Directed by: Molly Gordon and Nick Lieberman
Premise: A pseudo documentary about a summer camp for theater students. The staff teach their students while dealing with their own issues including an impending foreclosure.
What Works: In the early 1980s there were a bunch of movies set at summer camp such as Friday the 13th and Meatballs. Theater Camp plays a bit like a throwback to those pictures but with a contemporary sensibility. It gets the eccentricity of theater people but in a way that is affectionate. Theater Camp takes place in a very specific environment and it has an authentic feel. The filmmakers include specific details in the camp’s activities and traditions that give Theater Camp a lot of credibility. Like many summer camp movies, the focus is on the staff and all the adult characters are distinct. Molly Gordon and Ben Platt play close friends who have been counselors for years but their relationship is strained as Gordon’s character is distracted by new opportunities and Platt’s character fears losing his friend. Also notable are Ayo Edebiri as a new counselor who is faking her way through the summer and Jimmy Tatro as the son of the camp owner who has been thrust into a leadership position that he’s not prepared for. Much like their students, a lot of the staff fumble their way through the summer but there is an earnestness that’s very appealing about these characters and about the movie.

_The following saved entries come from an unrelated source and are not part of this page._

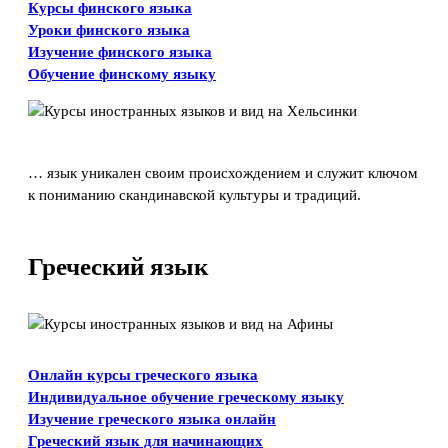
Курсы финского языка
Уроки финского языка
Изучение финского языка
Обучение финскому языку
… язык уникален своим происхождением и служит ключом
к пониманию скандинавской культуры и традиций.
Греческий язык
Онлайн курсы греческого языка
Индивидуальное обучение греческому языку
Изучение греческого языка онлайн
Греческий язык для начинающих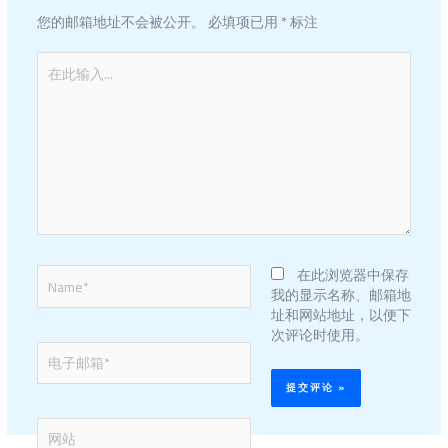
您的邮箱地址不会被公开。
必填项已用
*
标注
在
此
输
入...
Name*
在此浏览器中保存
我的显示名称、邮箱地
址和网站地址，以便下
次评论时使用。
电
子
邮
箱
网
*
站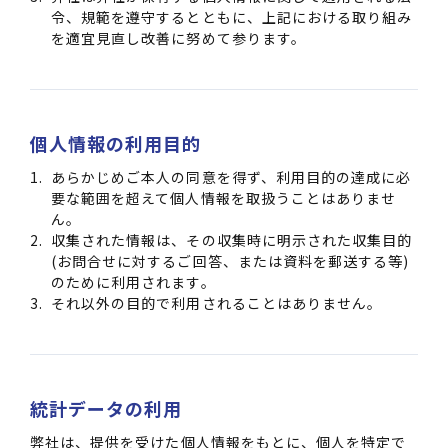
令、規範を遵守するとともに、上記における取り組み
を適宜見直し改善に努めて参ります。
個人情報の利用目的
あらかじめご本人の同意を得ず、利用目的の達成に必
要な範囲を超えて個人情報を取扱うことはありませ
ん。
収集された情報は、その収集時に明示された収集目的
(お問合せに対するご回答、または資料を郵送する等)
のために利用されます。
それ以外の目的で利用されることはありません。
統計データの利用
弊社は、提供を受けた個人情報をもとに、個人を特定で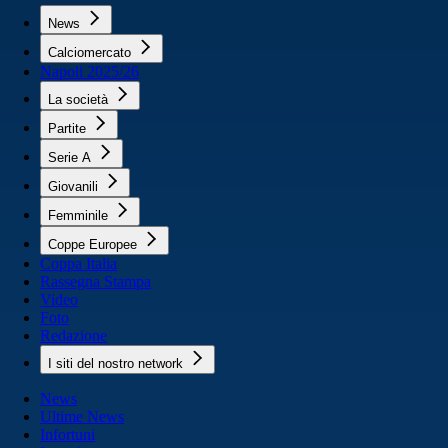
News
Calciomercato
Napoli 2025/26
La società
Partite
Serie A
Giovanili
Femminile
Coppe Europee
Coppa Italia
Rassegna Stampa
Video
Foto
Redazione
I siti del nostro network
News
Ultime News
Infortuni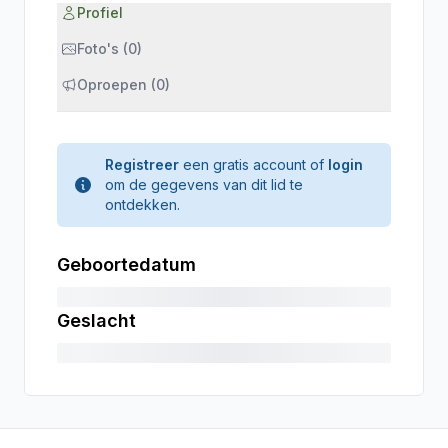
Profiel
Foto's (0)
Oproepen (0)
Registreer
een gratis account of
login
om de gegevens van dit lid te
ontdekken.
Geboortedatum
Geslacht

What Doesn’t: Theater Camp is supposed to be a pseudo-documentary but that illusion is never convincing. There are too many scenes that aren’t credible in that format such as sequences of the camp staff drinking confiscated alcohol or morning after scenes between Jimmy Tatro’s camp director and an unscrupulous lawyer played by Patti Harrison. Theater Camp would have worked better using a cinema verite style but without the pretension to reality. The focus of the story is primarily on the staff. The campers are not really characters. While that’s not unusual in summer camp films, it’s a missed opportunity. Theater Camp is host to colorful and potentially interesting students and the filmmakers squander an opportunity to find the humor and drama inherent to teacher-student relationships and the competitiveness of theater students.
Bottom Line: Theater Camp is funny and its humor derives from a place of affection and familiarity with the subculture it depicts. It may be a little too niche for mainstream viewers but if Theater Camp finds its audience, this film could become a cult title.